A Fast Method for Lasso and Logistic Lasso
This work provides a faster solution for researchers and practitioners dealing with high-dimensional data in compressed sensing and regression tasks, but it is incremental as it builds on existing solvers with an active set strategy.
The paper tackles the problem of solving compressed sensing, Lasso regression, and Logistic Lasso regression more efficiently by proposing a fast method that uses an active set approach, achieving speedups of up to 31.41 times over existing solvers like GPSR.

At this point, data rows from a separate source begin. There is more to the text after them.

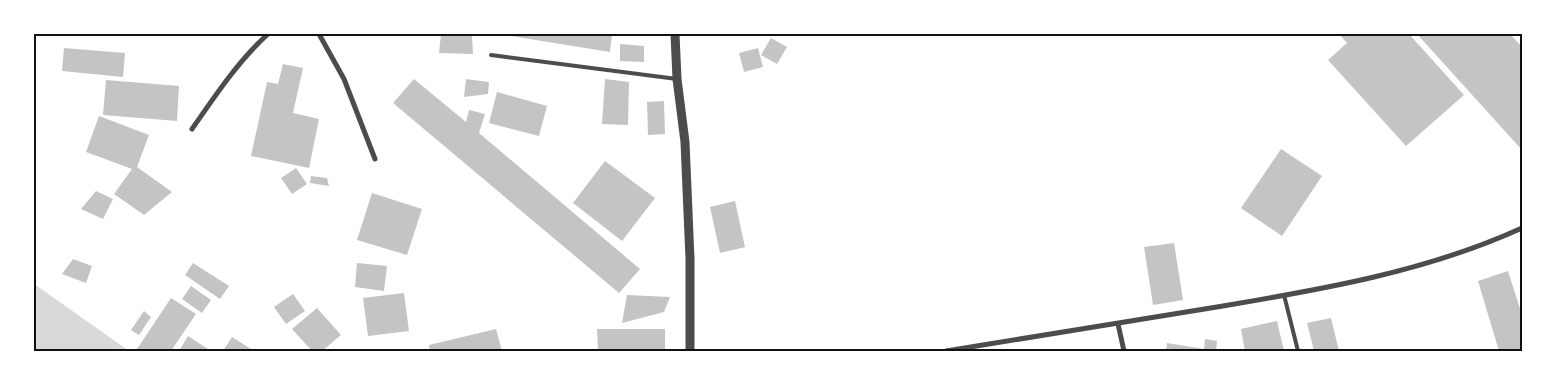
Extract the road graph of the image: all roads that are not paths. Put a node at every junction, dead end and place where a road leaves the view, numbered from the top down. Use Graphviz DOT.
graph roads {
  1 [pos="268,34"];
  2 [pos="319,34"];
  3 [pos="675,34"];
  4 [pos="491,55"];
  5 [pos="678,79"];
  6 [pos="192,129"];
  7 [pos="376,159"];
  8 [pos="1522,228"];
  9 [pos="1284,295"];
  10 [pos="1118,324"];
  11 [pos="690,351"];
  12 [pos="946,351"];
  13 [pos="1124,351"];
  14 [pos="1298,351"];
  1 -- 6 [label="street"];
  2 -- 7 [label="street"];
  3 -- 5 [label="street"];
  4 -- 5 [label="lane"];
  5 -- 11 [label="street"];
  8 -- 9 [label="street"];
  9 -- 10 [label="street"];
  9 -- 14 [label="lane"];
  10 -- 12 [label="street"];
  10 -- 13 [label="street"];
}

We propose a fast method for solving compressed sensing, Lasso regression, and Logistic Lasso regression problems that iteratively runs an appropriate solver using an active set approach. We design a strategy to update the active set that achieves a large speedup over a single call of several solvers, including gradient projection for sparse reconstruction (GPSR), lassoglm of Matlab, and glmnet. For compressed sensing, the hybrid of our method and GPSR is 31.41 times faster than GPSR on average for Gaussian ensembles and 25.64 faster on average for binary ensembles. For Lasso regression, the hybrid of our method and GPSR achieves a 30.67-fold average speedup in our experiments. In our experiments on Logistic Lasso regression, the hybrid of our method and lassoglm gives an 11.95-fold average speedup, and the hybrid of our method and glmnet gives a 1.40-fold average speedup.